The new Pew Research Center survey, released Wednesday, finds that Jews and Catholics get the highest ratings on a “feeling thermometer,” with a mean rating of 67 and 66 respectively on a thermometer that ranges from 0 to 100.

Mainline Protestants were just behind at 65. Evangelical Christians finished at 61, Buddhists 60, Hindus 58, Mormons 54, atheists 50 and Muslims 48. Even the relatively low ratings for atheists and Muslims, however, represent increases over the last such survey in June 2014.

The increase in positive feelings towards religious groups, according to the authors of the survey, hold true across all major groups, including Democrats and Republicans, men and women, and youth and older adults.

One key finding, however, is that there’s a wider range of opinion among older Americans than youth, with respondents 18-29 giving Muslims a 58 rating while for those 65+, the response was just 44. Older Americans, meanwhile, rate mainline Protestants at 75, while the young only put that group at 59.
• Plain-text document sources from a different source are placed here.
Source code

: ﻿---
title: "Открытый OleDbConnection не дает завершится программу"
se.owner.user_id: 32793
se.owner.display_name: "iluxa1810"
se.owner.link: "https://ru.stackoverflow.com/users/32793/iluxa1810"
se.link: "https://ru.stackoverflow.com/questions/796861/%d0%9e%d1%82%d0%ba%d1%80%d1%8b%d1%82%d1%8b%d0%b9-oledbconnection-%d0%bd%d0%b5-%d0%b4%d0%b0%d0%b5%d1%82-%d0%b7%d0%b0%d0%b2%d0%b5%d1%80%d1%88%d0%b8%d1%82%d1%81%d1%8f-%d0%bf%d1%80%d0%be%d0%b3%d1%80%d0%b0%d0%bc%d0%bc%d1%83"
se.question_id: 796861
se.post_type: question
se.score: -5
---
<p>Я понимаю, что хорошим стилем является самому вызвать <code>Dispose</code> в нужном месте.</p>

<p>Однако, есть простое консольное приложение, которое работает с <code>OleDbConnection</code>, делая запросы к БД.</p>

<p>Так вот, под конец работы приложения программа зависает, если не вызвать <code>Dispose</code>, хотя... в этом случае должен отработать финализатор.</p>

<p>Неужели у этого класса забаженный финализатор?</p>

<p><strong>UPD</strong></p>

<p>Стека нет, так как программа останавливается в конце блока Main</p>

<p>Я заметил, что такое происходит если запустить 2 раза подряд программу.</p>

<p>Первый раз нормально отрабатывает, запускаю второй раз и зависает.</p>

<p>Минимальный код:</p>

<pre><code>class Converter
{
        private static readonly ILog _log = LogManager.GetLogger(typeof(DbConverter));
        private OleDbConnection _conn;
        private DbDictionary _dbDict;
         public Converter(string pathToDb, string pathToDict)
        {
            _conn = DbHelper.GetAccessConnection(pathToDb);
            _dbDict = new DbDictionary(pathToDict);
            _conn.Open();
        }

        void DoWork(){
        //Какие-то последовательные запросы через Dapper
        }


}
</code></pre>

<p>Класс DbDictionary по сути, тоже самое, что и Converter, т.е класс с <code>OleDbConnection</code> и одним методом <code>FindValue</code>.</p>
The survey was conducted Jan. 9-23, 2017, and thus ahead of President Donald Trump’s controversial executive order on refugees, which many saw as a “Muslim ban.”

According to the results, roughly half of American adults rate Catholics very highly, at 67 degrees or above on the “feeling thermometer.” However, that figure includes a substantial share of Americans who are themselves Catholic. In terms of just the non-Catholics, 43 percent put Catholics at 67 or higher.

By far, American Catholics give fellow Catholics the highest rating, at 83, followed by 68 for Jews, 66 for mainline Protestants, and 63 apiece for Evangelical Christians, Buddhists and Hindus. Overall, Catholics gave a 49 rating to Muslims and 48 to atheists.

The survey found there’s one case in which two religious constituencies have decidedly cool opinions of one another – Atheists rate Evangelical Christians at 29 degrees, while white Evangelicals place atheists at 33.

Catholics are the second-highest rated religious group among both Democrats and Republicans, according to the results. Democrats put Jews first at 66 and then Catholics at 64, while Republicans put Evangelical Christians at 71 and Catholics at 69, just ahead of Jews and mainline Protestants.

Two other results from the survey are worth noting.

First, college education seems to correlate with higher favorability ratings for religious groups. Americans with college degrees or beyond generally gave higher favorability ratings to all groups than those with less education.

Second, personal friendship also appears to have a strong correlation with favorable attitudes, as in every category Americans who said they are personally familiar with someone in that group gave a higher rating to the group.

For example, Americans who do not know a Buddhist gave only a rating of 56 degrees on the feeling thermometer, but those who do gave a rating of 75.

That may help explain the high favorability rating for Catholics, as 87 percent of Americans said they personally know a Catholic, 10 points ahead of the next-highest group, “not religious,” at 77 percent.